1. Boundedness, decay, and non-decay: Solutions exhibit bounded energy but specific geometric quantities along the horizon are conserved, prohibiting decay, which represents a form of instability unique to extreme configurations.
2. Degeneracy and trapping at the horizon: The analytical structure reveals a trapping phenomenon at degenerate horizons, distinct from trapping at photon spheres, which in the non-extreme case are mediated by redshift effects.
3. Vector fields and currents: The construction of vector fields such as $N$ (generalized redshift vector field) and the modification of currents through novel techniques enables control over energies and reveals subtleties in the analytical behavior of perturbation solutions.

Main Findings

The paper's primary results demonstrate:

• Energy boundedness: Despite the degenerate redshift, it is possible to bound energies away from the horizon, indicating stability in specific senses.
• Spacetime decay for certain frequencies: While spacetime estimates confirm integrated decay for specific harmonic components, a subset of solutions associated with lower frequencies persist due to conserved quantities along the horizon.
• Trapping and nonlinear instability: Non-decay results elucidate that extremal black holes possess inherent instability characteristics evidenced by conserved wave elements along the event horizon.

Implications and Future Directions

These findings have compelling implications for both mathematical physics and the understanding of black hole stability. Extreme Reissner-Nordström black holes challenge prevailing notions of cosmic censorship and stability, indicating that extremal conditions foster both stable and unstable dynamics. The paper suggests significant theoretical conjectures regarding the uniqueness and behavior of waves in black hole spacetimes that possess degenerate horizons.

Looking ahead, further research could explore the nonlinear stability and dynamics within more general types of perturbations, extending findings to broader classes of extremal spacetimes. Moreover, understanding these behaviors in rotating black holes could illuminate the complexities underscored by the intricate interaction between angular momentum and electromagnetic fields.
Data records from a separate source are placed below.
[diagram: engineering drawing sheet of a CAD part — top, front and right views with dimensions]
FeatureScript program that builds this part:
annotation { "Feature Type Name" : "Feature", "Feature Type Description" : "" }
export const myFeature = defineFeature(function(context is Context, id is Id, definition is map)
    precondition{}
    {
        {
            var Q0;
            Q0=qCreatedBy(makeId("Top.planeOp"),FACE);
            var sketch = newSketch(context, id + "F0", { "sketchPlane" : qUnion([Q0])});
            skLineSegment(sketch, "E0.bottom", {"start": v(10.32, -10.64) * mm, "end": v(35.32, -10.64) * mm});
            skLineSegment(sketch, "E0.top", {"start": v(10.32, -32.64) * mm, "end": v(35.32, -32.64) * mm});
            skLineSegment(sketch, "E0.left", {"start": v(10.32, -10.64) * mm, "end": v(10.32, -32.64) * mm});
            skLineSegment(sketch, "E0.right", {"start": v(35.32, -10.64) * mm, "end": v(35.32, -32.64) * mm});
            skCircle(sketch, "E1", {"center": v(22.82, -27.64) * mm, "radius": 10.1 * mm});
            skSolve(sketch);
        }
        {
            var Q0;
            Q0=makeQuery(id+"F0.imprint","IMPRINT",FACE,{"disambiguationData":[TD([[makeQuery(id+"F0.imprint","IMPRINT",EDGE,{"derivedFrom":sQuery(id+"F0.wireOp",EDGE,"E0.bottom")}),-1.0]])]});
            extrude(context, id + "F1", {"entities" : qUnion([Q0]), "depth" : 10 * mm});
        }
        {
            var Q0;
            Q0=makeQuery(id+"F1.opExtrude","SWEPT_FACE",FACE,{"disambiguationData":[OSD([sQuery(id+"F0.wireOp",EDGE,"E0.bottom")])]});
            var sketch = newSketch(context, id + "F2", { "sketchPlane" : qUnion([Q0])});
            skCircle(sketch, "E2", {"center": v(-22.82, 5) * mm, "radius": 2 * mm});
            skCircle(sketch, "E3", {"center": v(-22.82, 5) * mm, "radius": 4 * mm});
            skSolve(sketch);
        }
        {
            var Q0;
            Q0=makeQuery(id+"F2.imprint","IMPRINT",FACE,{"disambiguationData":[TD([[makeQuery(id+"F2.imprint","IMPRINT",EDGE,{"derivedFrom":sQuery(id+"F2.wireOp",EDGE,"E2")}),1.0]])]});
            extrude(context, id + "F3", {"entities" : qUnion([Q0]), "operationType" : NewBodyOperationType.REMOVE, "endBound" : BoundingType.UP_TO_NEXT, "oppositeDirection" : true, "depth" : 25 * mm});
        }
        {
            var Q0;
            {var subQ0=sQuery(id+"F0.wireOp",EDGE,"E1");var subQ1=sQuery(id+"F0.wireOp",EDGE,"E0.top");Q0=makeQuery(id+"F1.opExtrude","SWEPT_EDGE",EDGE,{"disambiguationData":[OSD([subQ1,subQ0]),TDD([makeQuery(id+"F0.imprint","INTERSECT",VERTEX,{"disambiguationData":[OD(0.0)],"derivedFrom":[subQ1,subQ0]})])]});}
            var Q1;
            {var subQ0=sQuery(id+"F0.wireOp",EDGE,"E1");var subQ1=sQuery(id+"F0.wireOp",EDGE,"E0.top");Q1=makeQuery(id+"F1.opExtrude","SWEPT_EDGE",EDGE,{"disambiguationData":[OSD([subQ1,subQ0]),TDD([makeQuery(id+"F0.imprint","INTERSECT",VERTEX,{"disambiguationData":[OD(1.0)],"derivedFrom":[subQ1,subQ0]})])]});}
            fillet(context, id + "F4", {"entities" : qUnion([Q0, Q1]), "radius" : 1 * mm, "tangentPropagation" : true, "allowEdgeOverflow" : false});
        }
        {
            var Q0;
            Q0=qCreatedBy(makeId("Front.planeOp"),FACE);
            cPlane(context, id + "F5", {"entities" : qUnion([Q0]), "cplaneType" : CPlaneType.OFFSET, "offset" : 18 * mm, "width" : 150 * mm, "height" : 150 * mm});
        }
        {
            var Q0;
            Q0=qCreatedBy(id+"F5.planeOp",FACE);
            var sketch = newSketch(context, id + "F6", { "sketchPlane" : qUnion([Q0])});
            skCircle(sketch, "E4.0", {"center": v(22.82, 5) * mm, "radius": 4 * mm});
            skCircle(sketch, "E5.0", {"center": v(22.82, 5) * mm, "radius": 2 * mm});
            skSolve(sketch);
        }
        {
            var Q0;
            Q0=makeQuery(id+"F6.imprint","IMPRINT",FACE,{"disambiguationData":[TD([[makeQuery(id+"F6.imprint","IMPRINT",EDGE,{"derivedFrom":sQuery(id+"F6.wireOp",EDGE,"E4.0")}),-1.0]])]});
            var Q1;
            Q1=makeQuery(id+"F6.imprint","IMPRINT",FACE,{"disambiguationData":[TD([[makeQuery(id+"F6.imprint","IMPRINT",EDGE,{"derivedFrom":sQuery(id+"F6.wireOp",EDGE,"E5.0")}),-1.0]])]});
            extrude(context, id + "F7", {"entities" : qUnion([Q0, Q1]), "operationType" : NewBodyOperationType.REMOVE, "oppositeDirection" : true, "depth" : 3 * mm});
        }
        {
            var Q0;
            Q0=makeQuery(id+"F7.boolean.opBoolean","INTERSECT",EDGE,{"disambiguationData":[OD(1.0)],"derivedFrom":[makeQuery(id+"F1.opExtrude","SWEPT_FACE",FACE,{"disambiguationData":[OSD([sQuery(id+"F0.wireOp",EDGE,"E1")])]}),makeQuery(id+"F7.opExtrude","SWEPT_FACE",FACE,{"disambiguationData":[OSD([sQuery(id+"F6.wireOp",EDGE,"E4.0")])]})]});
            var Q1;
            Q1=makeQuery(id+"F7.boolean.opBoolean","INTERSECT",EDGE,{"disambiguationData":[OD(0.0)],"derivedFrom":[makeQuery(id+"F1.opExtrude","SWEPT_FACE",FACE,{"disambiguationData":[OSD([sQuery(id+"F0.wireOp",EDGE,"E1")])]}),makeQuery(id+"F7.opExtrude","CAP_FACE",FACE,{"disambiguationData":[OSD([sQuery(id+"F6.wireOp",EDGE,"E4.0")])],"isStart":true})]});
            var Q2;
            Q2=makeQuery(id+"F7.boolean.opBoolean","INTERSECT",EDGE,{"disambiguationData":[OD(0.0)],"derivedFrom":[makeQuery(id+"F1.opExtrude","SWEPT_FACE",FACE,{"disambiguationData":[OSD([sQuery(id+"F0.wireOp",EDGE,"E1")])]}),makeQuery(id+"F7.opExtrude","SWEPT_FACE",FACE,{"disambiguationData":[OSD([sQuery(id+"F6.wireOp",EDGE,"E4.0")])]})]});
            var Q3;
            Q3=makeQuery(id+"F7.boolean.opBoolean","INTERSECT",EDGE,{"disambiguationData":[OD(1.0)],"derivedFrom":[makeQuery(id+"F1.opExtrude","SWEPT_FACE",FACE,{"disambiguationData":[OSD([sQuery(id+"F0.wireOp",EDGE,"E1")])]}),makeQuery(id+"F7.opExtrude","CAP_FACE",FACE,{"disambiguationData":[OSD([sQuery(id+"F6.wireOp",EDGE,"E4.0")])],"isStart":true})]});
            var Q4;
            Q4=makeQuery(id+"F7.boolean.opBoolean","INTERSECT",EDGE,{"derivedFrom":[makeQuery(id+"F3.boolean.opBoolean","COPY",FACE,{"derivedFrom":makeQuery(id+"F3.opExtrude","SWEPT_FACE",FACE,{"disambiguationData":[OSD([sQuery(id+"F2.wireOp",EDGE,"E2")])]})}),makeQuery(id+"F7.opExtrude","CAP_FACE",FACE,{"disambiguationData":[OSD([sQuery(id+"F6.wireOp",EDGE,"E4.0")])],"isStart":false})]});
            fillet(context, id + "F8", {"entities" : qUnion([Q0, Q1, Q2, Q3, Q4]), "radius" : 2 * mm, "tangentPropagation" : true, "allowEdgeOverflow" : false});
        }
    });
In conclusion, this research presents foundational insights into the perturbative dynamics of extreme Reissner-Nordström spacetimes, enriching the depth of theoretical strategies in dealing with degenerate horizon phenomena. The implications, particularly those that relate to conserved quantities and the broader stability problem in general relativity, form a robust platform for advancing our understanding of extreme astrophysical objects.